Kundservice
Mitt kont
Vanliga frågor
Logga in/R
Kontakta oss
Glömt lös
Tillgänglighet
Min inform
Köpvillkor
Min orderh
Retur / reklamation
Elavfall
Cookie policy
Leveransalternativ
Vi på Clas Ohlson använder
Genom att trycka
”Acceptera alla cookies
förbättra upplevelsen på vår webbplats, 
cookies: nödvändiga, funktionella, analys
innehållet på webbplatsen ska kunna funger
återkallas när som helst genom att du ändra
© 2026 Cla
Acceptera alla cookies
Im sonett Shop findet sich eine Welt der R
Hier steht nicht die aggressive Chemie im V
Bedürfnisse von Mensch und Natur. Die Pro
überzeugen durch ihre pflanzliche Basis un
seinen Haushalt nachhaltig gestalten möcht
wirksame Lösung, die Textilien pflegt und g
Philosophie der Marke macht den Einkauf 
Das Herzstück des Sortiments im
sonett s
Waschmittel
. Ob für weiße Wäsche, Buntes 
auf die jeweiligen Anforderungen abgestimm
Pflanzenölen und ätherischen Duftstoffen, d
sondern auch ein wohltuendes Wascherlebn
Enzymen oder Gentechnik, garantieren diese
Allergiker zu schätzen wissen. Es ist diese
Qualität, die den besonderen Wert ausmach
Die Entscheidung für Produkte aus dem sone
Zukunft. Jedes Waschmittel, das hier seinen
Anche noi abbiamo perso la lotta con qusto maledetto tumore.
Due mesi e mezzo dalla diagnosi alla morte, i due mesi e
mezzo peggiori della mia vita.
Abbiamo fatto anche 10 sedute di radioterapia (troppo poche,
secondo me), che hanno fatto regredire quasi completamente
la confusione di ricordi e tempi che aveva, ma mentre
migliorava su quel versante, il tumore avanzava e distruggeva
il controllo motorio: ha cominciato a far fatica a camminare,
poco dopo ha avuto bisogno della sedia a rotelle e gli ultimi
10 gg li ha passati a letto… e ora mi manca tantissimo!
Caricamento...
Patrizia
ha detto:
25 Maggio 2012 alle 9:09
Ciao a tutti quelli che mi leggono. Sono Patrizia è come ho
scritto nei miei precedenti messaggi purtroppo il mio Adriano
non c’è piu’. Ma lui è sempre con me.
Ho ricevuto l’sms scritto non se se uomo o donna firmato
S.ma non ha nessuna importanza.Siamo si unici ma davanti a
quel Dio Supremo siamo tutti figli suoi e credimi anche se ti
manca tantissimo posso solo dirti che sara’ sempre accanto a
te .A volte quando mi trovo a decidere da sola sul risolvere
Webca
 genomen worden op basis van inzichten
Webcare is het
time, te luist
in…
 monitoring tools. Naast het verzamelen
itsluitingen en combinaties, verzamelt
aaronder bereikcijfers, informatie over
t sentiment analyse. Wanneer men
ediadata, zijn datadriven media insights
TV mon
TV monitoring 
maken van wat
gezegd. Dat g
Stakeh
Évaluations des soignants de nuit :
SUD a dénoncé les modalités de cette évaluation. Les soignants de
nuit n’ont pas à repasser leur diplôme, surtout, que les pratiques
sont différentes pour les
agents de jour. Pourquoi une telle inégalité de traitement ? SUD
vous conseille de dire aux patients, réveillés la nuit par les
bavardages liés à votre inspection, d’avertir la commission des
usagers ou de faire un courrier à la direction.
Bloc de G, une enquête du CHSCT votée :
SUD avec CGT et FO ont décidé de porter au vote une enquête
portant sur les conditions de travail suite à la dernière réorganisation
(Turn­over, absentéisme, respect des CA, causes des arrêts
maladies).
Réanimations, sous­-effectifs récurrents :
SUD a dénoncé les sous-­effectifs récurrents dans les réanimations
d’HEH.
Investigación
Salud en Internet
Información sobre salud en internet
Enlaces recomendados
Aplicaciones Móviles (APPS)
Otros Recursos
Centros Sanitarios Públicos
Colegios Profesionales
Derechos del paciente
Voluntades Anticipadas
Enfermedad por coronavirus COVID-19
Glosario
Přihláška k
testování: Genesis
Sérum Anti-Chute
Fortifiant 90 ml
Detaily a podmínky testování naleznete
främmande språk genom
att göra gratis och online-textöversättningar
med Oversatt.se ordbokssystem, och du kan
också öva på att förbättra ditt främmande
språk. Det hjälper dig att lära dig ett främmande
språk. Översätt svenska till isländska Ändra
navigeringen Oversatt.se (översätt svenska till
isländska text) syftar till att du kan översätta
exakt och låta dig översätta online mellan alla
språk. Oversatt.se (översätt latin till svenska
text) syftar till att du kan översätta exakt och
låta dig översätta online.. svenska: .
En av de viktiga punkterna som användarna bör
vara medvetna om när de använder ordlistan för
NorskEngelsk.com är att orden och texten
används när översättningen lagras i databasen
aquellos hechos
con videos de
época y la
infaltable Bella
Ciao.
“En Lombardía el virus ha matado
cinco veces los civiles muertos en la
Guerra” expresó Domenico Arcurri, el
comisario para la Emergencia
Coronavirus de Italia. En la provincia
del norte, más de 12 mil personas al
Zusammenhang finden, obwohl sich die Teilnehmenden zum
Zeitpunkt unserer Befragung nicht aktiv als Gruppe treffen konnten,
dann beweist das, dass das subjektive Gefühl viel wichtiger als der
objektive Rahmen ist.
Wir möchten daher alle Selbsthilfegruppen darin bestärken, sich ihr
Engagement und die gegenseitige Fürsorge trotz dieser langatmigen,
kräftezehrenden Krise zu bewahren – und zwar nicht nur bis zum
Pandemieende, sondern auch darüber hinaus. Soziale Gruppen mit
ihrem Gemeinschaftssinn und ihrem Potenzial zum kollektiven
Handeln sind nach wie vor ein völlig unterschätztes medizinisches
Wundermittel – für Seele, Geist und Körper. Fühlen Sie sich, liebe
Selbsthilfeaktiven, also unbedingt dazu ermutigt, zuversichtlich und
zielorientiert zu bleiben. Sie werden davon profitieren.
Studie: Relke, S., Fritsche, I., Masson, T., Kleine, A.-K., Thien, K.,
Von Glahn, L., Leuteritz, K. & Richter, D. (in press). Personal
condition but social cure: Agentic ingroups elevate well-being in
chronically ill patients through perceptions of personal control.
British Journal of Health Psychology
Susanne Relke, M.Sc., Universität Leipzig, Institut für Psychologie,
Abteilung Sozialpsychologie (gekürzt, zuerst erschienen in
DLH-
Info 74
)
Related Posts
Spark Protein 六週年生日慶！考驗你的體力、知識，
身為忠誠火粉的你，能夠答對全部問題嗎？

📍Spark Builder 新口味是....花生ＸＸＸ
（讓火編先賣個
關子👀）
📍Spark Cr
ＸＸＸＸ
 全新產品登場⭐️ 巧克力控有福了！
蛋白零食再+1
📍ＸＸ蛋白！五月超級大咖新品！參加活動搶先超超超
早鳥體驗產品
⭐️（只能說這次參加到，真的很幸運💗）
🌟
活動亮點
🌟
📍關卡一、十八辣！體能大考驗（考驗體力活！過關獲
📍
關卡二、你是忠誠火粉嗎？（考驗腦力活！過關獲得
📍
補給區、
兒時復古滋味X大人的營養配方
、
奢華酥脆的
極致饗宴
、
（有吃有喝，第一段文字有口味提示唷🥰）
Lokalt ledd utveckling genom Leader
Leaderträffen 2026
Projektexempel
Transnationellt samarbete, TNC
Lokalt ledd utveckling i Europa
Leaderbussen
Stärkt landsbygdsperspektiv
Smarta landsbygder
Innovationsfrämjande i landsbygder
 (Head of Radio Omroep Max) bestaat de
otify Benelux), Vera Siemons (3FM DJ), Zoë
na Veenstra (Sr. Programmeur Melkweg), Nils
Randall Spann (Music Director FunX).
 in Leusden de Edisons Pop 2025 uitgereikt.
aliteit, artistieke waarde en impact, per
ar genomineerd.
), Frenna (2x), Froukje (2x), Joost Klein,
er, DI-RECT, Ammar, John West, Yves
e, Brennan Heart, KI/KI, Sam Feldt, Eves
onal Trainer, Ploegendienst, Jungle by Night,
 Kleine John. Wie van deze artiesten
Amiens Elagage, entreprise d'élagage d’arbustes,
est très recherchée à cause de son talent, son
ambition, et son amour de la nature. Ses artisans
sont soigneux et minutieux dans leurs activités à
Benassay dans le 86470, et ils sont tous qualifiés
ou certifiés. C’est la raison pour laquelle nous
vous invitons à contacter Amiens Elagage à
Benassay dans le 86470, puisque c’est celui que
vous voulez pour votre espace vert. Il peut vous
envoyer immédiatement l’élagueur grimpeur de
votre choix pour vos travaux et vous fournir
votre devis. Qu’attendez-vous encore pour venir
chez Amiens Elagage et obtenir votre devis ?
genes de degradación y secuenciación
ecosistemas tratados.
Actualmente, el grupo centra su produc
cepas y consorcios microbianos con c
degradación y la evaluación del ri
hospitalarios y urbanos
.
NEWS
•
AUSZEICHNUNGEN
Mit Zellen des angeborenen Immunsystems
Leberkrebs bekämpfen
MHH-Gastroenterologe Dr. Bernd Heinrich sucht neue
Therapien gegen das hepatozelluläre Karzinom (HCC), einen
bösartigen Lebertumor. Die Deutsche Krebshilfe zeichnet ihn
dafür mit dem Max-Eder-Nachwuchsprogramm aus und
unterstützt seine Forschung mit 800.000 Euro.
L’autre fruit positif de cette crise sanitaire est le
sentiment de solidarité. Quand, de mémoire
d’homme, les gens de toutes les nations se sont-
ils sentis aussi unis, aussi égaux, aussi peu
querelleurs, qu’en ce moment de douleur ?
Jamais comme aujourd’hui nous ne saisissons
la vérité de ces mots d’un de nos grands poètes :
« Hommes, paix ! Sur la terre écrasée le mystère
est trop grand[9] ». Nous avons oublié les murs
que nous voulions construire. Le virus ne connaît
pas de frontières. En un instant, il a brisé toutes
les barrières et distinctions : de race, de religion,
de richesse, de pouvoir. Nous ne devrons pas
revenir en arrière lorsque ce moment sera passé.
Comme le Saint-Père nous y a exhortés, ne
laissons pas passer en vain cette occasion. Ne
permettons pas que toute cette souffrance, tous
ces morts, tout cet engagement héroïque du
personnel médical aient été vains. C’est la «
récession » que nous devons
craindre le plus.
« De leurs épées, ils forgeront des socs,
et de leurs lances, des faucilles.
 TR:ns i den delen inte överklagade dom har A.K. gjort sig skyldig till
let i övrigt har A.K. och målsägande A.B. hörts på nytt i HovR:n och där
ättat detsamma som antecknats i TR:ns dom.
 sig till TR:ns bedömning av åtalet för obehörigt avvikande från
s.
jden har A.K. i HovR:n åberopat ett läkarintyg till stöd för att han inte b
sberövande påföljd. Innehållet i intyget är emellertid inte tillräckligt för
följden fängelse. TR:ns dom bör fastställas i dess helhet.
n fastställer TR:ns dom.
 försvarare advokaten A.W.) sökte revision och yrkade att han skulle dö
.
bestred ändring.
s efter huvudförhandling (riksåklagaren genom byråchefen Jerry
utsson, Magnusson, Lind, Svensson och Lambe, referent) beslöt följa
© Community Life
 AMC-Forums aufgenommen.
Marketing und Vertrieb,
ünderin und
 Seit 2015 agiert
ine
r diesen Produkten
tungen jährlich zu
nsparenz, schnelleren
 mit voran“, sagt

WHAT IS NEEDED: Look through the data and gather every line with the string "landsbygder" in it.

SOLUTION:
Smarta landsbygder
Innovationsfrämjande i landsbygder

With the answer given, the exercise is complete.